> _Job item_
Copy the stretch of lines from the one containing "## Development Guidelines" through the end of the lines, swapping "Flask" for "Django" and leaving everything else the same. Give only that stretch.

> _Raw data_
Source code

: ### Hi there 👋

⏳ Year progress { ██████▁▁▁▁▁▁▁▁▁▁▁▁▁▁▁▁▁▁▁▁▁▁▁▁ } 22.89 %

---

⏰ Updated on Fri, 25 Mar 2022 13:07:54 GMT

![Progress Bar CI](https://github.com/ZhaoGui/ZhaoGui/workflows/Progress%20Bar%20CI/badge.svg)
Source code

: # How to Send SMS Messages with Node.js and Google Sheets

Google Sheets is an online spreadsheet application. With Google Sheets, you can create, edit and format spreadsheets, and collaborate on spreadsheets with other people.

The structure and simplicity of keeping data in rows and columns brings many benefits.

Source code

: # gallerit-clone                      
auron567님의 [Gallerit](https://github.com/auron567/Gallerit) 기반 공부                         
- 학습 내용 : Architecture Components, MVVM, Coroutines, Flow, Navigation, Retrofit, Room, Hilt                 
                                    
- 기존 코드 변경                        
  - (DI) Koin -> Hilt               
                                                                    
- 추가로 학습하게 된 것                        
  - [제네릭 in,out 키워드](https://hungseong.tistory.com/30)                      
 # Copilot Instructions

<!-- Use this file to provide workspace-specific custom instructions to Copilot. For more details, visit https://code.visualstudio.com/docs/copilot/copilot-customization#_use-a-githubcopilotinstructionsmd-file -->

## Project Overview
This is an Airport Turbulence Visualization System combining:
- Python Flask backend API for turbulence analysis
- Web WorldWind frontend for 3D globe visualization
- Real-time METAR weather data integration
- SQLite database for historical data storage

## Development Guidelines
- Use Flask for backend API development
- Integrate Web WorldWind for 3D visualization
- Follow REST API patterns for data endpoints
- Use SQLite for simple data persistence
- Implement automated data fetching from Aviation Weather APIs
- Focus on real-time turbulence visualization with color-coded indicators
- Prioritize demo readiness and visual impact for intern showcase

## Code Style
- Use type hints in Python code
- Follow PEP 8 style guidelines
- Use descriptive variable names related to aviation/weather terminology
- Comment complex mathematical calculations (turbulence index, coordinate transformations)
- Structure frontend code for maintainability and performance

> _Output for this exercise_
## Development Guidelines
- Use Django for backend API development
- Integrate Web WorldWind for 3D visualization
- Follow REST API patterns for data endpoints
- Use SQLite for simple data persistence
- Implement automated data fetching from Aviation Weather APIs
- Focus on real-time turbulence visualization with color-coded indicators
- Prioritize demo readiness and visual impact for intern showcase

## Code Style
- Use type hints in Python code
- Follow PEP 8 style guidelines
- Use descriptive variable names related to aviation/weather terminology
- Comment complex mathematical calculations (turbulence index, coordinate transformations)
- Structure frontend code for maintainability and performance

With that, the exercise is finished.